◆ **WHAT IS BEING ASKED**
Set down the data below once more, precisely as it reads.

Top of DATA EXTRACTS

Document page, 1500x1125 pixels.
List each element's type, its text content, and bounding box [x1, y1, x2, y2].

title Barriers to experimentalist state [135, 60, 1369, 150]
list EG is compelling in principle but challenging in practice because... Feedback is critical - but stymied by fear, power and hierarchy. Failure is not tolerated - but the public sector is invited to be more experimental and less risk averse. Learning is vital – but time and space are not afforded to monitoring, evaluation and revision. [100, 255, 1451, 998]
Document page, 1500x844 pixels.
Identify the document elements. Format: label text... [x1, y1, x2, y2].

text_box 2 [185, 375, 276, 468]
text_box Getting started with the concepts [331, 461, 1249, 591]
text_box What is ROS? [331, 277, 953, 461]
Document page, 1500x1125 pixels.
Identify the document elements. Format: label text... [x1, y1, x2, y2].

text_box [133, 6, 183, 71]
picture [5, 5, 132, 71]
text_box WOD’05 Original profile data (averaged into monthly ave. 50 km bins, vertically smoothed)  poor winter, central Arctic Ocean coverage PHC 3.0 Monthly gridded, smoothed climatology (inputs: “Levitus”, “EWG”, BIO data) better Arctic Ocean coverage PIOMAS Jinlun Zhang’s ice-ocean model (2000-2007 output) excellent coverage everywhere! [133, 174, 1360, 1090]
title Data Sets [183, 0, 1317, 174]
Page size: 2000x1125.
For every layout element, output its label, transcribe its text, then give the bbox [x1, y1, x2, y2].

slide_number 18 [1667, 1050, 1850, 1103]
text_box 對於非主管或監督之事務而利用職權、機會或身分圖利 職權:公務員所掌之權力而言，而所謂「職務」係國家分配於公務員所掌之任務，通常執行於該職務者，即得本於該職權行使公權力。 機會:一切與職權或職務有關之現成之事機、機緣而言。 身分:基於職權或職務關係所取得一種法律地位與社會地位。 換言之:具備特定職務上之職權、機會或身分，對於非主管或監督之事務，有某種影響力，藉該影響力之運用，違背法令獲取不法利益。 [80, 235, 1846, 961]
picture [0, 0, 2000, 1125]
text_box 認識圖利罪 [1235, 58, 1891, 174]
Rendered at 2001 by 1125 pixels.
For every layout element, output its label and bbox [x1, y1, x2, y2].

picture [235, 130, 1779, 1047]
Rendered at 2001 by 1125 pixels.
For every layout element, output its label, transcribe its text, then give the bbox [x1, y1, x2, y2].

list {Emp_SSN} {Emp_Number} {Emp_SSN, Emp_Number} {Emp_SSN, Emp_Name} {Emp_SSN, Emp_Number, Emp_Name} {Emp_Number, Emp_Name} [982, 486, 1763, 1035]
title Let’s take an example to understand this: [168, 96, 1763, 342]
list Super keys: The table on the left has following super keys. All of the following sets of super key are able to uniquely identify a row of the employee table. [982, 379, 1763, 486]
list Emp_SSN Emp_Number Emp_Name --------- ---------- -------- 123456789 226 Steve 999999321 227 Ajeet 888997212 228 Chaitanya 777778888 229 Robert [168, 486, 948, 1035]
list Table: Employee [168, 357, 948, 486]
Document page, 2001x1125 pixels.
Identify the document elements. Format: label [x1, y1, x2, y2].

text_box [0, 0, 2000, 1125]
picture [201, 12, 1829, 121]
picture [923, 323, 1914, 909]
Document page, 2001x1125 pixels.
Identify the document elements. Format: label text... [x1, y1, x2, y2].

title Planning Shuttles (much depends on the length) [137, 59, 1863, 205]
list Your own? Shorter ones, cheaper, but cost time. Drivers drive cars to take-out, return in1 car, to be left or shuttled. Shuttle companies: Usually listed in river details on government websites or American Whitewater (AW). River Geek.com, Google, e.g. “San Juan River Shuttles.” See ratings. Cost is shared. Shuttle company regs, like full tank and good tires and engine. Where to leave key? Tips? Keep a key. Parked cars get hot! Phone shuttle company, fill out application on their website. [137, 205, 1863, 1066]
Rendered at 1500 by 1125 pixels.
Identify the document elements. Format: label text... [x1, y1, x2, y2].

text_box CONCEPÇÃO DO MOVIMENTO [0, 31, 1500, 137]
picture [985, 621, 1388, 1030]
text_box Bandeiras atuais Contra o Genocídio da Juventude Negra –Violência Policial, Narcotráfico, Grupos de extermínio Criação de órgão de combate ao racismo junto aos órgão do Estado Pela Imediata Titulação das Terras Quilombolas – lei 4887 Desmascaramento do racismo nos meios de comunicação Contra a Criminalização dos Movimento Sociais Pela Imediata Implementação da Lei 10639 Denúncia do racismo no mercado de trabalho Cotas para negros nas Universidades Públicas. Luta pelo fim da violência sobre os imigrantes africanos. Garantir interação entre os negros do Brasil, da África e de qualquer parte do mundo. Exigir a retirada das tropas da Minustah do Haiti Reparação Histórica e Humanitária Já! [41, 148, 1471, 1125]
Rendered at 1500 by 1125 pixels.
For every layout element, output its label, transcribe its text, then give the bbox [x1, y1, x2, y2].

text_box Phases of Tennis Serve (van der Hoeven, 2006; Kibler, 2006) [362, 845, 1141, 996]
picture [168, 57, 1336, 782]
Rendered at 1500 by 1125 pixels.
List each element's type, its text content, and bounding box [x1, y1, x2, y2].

Bottom of DATA EXTRACTS

◆ **SOLVED EXERCISE**
Document page, 1500x1125 pixels.
List each element's type, its text content, and bounding box [x1, y1, x2, y2].

title Barriers to experimentalist state [135, 60, 1369, 150]
list EG is compelling in principle but challenging in practice because... Feedback is critical - but stymied by fear, power and hierarchy. Failure is not tolerated - but the public sector is invited to be more experimental and less risk averse. Learning is vital – but time and space are not afforded to monitoring, evaluation and revision. [100, 255, 1451, 998]
Document page, 1500x844 pixels.
Identify the document elements. Format: label text... [x1, y1, x2, y2].

text_box 2 [185, 375, 276, 468]
text_box Getting started with the concepts [331, 461, 1249, 591]
text_box What is ROS? [331, 277, 953, 461]
Document page, 1500x1125 pixels.
Identify the document elements. Format: label text... [x1, y1, x2, y2].

text_box [133, 6, 183, 71]
picture [5, 5, 132, 71]
text_box WOD’05 Original profile data (averaged into monthly ave. 50 km bins, vertically smoothed)  poor winter, central Arctic Ocean coverage PHC 3.0 Monthly gridded, smoothed climatology (inputs: “Levitus”, “EWG”, BIO data) better Arctic Ocean coverage PIOMAS Jinlun Zhang’s ice-ocean model (2000-2007 output) excellent coverage everywhere! [133, 174, 1360, 1090]
title Data Sets [183, 0, 1317, 174]
Page size: 2000x1125.
For every layout element, output its label, transcribe its text, then give the bbox [x1, y1, x2, y2].

slide_number 18 [1667, 1050, 1850, 1103]
text_box 對於非主管或監督之事務而利用職權、機會或身分圖利 職權:公務員所掌之權力而言，而所謂「職務」係國家分配於公務員所掌之任務，通常執行於該職務者，即得本於該職權行使公權力。 機會:一切與職權或職務有關之現成之事機、機緣而言。 身分:基於職權或職務關係所取得一種法律地位與社會地位。 換言之:具備特定職務上之職權、機會或身分，對於非主管或監督之事務，有某種影響力，藉該影響力之運用，違背法令獲取不法利益。 [80, 235, 1846, 961]
picture [0, 0, 2000, 1125]
text_box 認識圖利罪 [1235, 58, 1891, 174]
Rendered at 2001 by 1125 pixels.
For every layout element, output its label and bbox [x1, y1, x2, y2].

picture [235, 130, 1779, 1047]
Rendered at 2001 by 1125 pixels.
For every layout element, output its label, transcribe its text, then give the bbox [x1, y1, x2, y2].

list {Emp_SSN} {Emp_Number} {Emp_SSN, Emp_Number} {Emp_SSN, Emp_Name} {Emp_SSN, Emp_Number, Emp_Name} {Emp_Number, Emp_Name} [982, 486, 1763, 1035]
title Let’s take an example to understand this: [168, 96, 1763, 342]
list Super keys: The table on the left has following super keys. All of the following sets of super key are able to uniquely identify a row of the employee table. [982, 379, 1763, 486]
list Emp_SSN Emp_Number Emp_Name --------- ---------- -------- 123456789 226 Steve 999999321 227 Ajeet 888997212 228 Chaitanya 777778888 229 Robert [168, 486, 948, 1035]
list Table: Employee [168, 357, 948, 486]
Document page, 2001x1125 pixels.
Identify the document elements. Format: label [x1, y1, x2, y2].

text_box [0, 0, 2000, 1125]
picture [201, 12, 1829, 121]
picture [923, 323, 1914, 909]
Document page, 2001x1125 pixels.
Identify the document elements. Format: label text... [x1, y1, x2, y2].

title Planning Shuttles (much depends on the length) [137, 59, 1863, 205]
list Your own? Shorter ones, cheaper, but cost time. Drivers drive cars to take-out, return in1 car, to be left or shuttled. Shuttle companies: Usually listed in river details on government websites or American Whitewater (AW). River Geek.com, Google, e.g. “San Juan River Shuttles.” See ratings. Cost is shared. Shuttle company regs, like full tank and good tires and engine. Where to leave key? Tips? Keep a key. Parked cars get hot! Phone shuttle company, fill out application on their website. [137, 205, 1863, 1066]
Rendered at 1500 by 1125 pixels.
Identify the document elements. Format: label text... [x1, y1, x2, y2].

text_box CONCEPÇÃO DO MOVIMENTO [0, 31, 1500, 137]
picture [985, 621, 1388, 1030]
text_box Bandeiras atuais Contra o Genocídio da Juventude Negra –Violência Policial, Narcotráfico, Grupos de extermínio Criação de órgão de combate ao racismo junto aos órgão do Estado Pela Imediata Titulação das Terras Quilombolas – lei 4887 Desmascaramento do racismo nos meios de comunicação Contra a Criminalização dos Movimento Sociais Pela Imediata Implementação da Lei 10639 Denúncia do racismo no mercado de trabalho Cotas para negros nas Universidades Públicas. Luta pelo fim da violência sobre os imigrantes africanos. Garantir interação entre os negros do Brasil, da África e de qualquer parte do mundo. Exigir a retirada das tropas da Minustah do Haiti Reparação Histórica e Humanitária Já! [41, 148, 1471, 1125]
Rendered at 1500 by 1125 pixels.
For every layout element, output its label, transcribe its text, then give the bbox [x1, y1, x2, y2].

text_box Phases of Tennis Serve (van der Hoeven, 2006; Kibler, 2006) [362, 845, 1141, 996]
picture [168, 57, 1336, 782]
Rendered at 1500 by 1125 pixels.
List each element's type, its text content, and bounding box [x1, y1, x2, y2].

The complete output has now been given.